NEW YORK (AP) — An investor who put $300,000 into one of “Pharma Bro” Martin Shkreli’s health care industry hedge fund testified Thursday that he reported eye-popping returns before abruptly shutting down the fund and ducking her demands to get her money back.
Prosecutors say the account shows Sarah Hassan was a victim of a scam orchestrated by the impish former pharmaceutical CEO and social media provocateur, even though Hassan ultimately recouped the money in a settlement that included a stock windfall.
“To hear over a year later that the cash was gone, it was upsetting,” Sarah Hassan testified as the first witness at Shkreli’s securities fraud trial in federal court in Brooklyn. “I saw that as being my cash. It was just not right.”
Shkreli, 34, became a pariah in 2015 after a drug company he founded, Turing Pharmaceuticals, spent $55 million for the U.S. rights to sell a life-saving medicine called Daraprim and promptly raised the price from $13.50 to $750 per pill.
The spotlight intensified later that year with his arrest on charges — unrelated to Daraprim — focusing on a pair of failed hedge funds he started by luring in wealthy investors with lies about the worth of his portfolio. After he lost investors’ money through bad trades, he secretly looted Retrophin, another biotech company where he was CEO, for $10 million to pay back his disgruntled clients, prosecutors said.
Hassan, daughter of former Bausch & Lomb chairman Fred Hassan, told jurors she agreed to have dinner with Skhreli after a friend of her father’s told her he was “a rising star in the hedge fund world,” she said, adding that Shkreli claimed to manage $40 million. She said she was “thrilled” when he reported in September 2012 email she made nearly a $135,000 profit.

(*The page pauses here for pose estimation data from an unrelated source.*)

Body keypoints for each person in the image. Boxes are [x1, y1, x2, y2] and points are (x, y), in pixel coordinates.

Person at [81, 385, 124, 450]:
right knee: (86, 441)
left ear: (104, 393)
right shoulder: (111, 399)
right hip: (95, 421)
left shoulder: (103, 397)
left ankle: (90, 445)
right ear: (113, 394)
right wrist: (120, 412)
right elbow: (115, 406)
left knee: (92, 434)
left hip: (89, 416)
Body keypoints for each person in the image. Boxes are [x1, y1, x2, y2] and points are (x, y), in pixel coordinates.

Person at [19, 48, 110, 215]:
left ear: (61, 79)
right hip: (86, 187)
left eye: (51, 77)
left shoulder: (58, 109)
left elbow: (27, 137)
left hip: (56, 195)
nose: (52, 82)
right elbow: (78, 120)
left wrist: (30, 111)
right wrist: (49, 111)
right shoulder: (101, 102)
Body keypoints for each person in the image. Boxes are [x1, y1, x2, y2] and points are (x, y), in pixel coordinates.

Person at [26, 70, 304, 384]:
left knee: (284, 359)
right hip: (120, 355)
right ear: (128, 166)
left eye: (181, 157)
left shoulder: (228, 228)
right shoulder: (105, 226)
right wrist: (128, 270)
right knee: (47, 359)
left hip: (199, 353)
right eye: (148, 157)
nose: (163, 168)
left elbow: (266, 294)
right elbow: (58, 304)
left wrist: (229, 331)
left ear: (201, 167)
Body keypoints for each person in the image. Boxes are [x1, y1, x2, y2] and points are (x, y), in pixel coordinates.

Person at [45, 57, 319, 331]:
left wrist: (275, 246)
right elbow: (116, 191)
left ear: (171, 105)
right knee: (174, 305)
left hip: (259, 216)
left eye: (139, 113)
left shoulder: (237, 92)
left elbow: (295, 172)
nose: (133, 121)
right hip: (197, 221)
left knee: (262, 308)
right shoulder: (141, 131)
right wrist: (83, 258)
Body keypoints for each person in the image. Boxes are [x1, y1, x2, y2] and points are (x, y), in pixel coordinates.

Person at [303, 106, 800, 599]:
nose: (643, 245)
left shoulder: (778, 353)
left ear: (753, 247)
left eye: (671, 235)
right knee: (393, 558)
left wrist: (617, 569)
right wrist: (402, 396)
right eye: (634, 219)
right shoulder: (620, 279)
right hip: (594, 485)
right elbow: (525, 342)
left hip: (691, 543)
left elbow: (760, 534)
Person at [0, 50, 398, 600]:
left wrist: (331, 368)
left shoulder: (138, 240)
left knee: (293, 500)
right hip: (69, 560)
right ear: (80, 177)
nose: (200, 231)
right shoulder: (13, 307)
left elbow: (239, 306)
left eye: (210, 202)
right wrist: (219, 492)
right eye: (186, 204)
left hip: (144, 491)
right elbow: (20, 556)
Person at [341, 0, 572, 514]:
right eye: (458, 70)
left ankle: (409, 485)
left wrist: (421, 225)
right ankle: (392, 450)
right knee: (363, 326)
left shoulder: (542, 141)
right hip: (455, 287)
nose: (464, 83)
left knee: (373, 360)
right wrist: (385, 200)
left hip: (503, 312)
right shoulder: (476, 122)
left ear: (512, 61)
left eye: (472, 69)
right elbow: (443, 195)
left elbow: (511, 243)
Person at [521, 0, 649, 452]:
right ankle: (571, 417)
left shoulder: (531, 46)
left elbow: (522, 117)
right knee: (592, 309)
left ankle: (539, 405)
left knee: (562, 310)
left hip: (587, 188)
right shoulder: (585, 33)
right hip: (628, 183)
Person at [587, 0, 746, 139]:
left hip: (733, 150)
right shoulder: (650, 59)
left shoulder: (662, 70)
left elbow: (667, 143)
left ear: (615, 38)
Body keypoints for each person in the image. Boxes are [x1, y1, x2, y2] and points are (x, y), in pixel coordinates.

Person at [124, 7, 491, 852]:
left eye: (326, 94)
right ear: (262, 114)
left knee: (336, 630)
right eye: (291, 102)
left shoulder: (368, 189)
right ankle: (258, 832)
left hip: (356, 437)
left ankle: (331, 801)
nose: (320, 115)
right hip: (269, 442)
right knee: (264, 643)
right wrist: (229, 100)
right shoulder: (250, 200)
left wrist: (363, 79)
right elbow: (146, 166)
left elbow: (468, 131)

Despite never receiving formal account statements, “I trusted him and I trusted the numbers,” she said.
In another email to all investors, Shkreli announced he was using all the assets in the fund to launch Retrophin. When she tried to get her investment back, he stalled for months before she finally agreed to a settlement for $400,000 cash and stock shares she sold for $900,000 once the company went public, she said.
On cross-examination, defense attorney Benjamin Brafman pressed on how his client had harmed her, aside from being a pain to deal with.

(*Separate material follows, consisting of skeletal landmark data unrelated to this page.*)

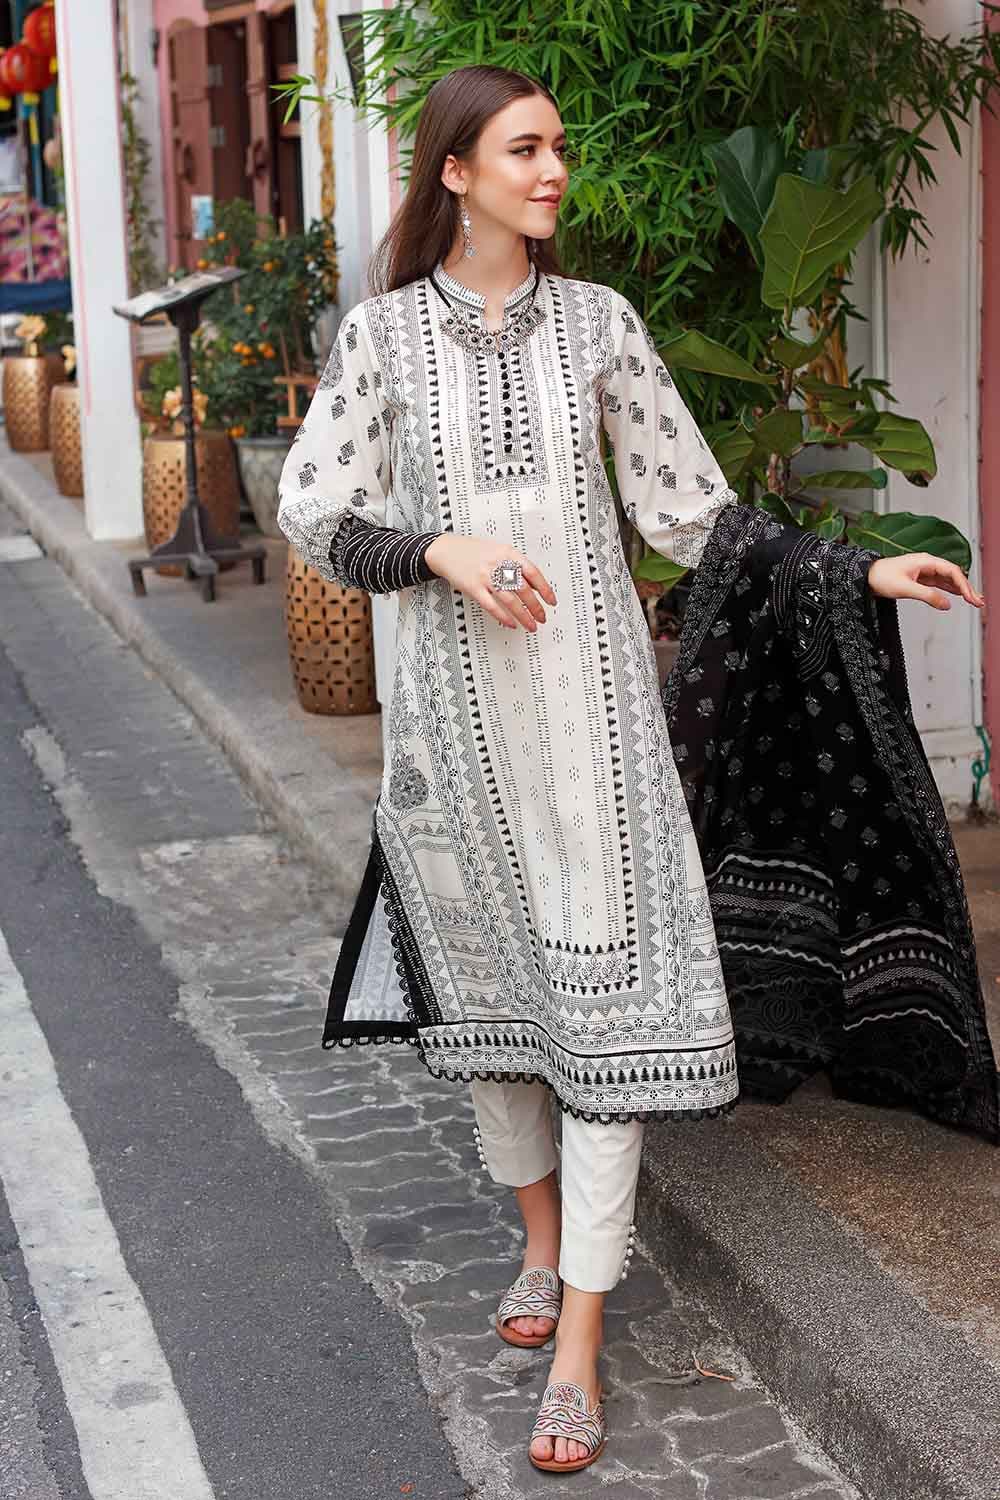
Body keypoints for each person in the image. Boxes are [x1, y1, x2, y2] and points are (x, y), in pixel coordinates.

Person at [277, 65, 996, 1475]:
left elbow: (698, 517)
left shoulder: (600, 325)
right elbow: (315, 506)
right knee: (495, 1010)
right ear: (457, 174)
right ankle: (540, 1247)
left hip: (597, 734)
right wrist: (438, 547)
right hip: (454, 739)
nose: (554, 170)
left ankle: (583, 1343)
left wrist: (860, 570)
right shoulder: (383, 341)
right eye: (525, 149)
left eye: (559, 147)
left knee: (604, 1021)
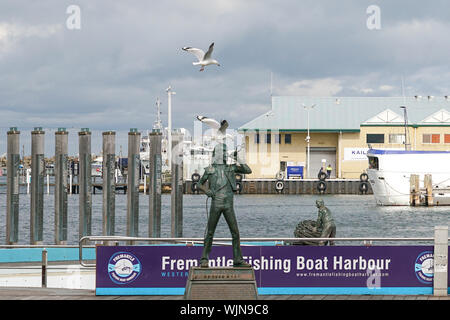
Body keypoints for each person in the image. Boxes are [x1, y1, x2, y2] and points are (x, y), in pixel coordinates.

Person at [197, 142, 252, 268]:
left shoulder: (230, 168)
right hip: (216, 204)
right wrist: (207, 191)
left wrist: (238, 158)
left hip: (228, 205)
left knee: (235, 232)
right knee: (210, 232)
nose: (223, 155)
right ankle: (204, 259)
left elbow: (247, 170)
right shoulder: (210, 169)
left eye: (224, 153)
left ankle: (237, 259)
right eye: (221, 153)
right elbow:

“I know it was frustrating — trust me, I’ve dealt with him — but at the end of the day, you had a successful agreement in which you more than tripled your money, correct?” he said.
She agreed. But she also said that until the settlement, she had to live with the fear that she lost her money.

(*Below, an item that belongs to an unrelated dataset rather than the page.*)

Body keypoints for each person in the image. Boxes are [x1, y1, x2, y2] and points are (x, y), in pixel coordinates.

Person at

Along with the price-gouging scandal, Shkreli has become notorious for bragging about himself and trolling critics on social media. A posting on his Facebook page on Thursday assailed news accounts of jury selection that highlighted how prospective jurors got dismissed for making nasty comments about him. He wrote: “Lying media corporate drones love to lie for their shareholders.”